ПОСТАВЛЕННАЯ ЗАДАЧА -
Воспроизведите без изменений часть приведённого ниже фрагмента о ревности, начиная со слов «Без сомнения, — постулирует» и заканчивая словами «ими по воспоминанию[24].».

ПРЕДОСТАВЛЕННЫЙ ФРАГМЕНТ -
======
Любопытно, что Поплавский, подвергая сомнению возможность зафиксировать качество такого абстрактного понятия, как ревность, и допуская лишь возможность определить его количество, то есть в данном случае степень его интенсивности, интегрирует в данные восприятия то, что Лосский называет «данными представления», обнаруживающими себя в качестве «вспоминаемых данных прошлого опыта»:

Без сомнения, — постулирует философ, — каждое восприятие взрослого человека содержит в своем составе, кроме воспринимаемых теперь элементов предмета, множество вспоминаемых данных прошлого опыта, которые мы условимся называть данными представления в отличие от данных восприятия. Опыт у разных субъектов более или менее различен; поэтому один и тот же предмет может предстать в сознании двух субъектов в крайне различном виде в зависимости от элементов, представленных ими по воспоминанию[24].

Разумеется, Лосский здесь говорит о предметах, но и Поплавский, рассуждая о количестве ревности, интегрирует в свое восприятие конкретного случая проявления ревности данные своего представления о возможных степенях интенсивности этого чувства, почерпнутые из воспоминания. При этом его опыт ревности отличен от опыта ревности других субъектов; несовпадение данных этого опыта ставит под сомнение возможность объективно «рассказать разницу» между ревностью и ревностью. Но и ревность каждого отдельного человека тоже находится в процессе постоянной модификации, что еще больше осложняет задачу того, кто хочет рассказать ревность.
======
ИЗВЛЕЧЁННЫЕ ДАННЫЕ -
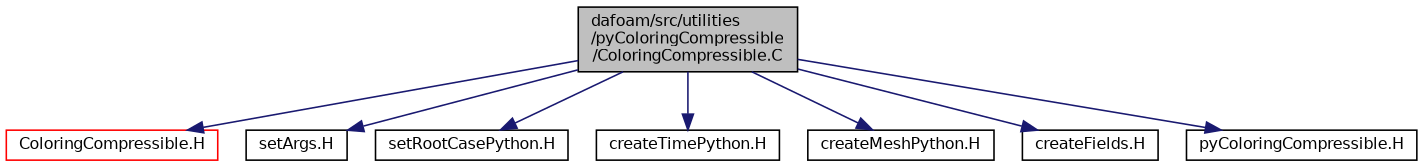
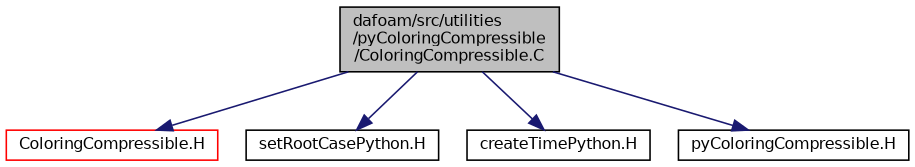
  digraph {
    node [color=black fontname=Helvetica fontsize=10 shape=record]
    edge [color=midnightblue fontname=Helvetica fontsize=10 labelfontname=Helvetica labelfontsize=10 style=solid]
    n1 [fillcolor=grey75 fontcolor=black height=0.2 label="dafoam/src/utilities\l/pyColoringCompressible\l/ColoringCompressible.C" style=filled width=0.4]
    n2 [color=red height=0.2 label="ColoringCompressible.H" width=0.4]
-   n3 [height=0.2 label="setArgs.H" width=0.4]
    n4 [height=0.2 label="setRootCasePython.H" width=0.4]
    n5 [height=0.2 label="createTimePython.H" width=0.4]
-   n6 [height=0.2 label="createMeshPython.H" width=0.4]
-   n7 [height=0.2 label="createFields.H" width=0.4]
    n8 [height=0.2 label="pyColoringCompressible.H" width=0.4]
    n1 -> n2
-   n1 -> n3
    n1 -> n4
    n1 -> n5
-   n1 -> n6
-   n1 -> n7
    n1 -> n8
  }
======
ПОЛНЫЙ ОТВЕТ -
Без сомнения, — постулирует философ, — каждое восприятие взрослого человека содержит в своем составе, кроме воспринимаемых теперь элементов предмета, множество вспоминаемых данных прошлого опыта, которые мы условимся называть данными представления в отличие от данных восприятия. Опыт у разных субъектов более или менее различен; поэтому один и тот же предмет может предстать в сознании двух субъектов в крайне различном виде в зависимости от элементов, представленных ими по воспоминанию[24].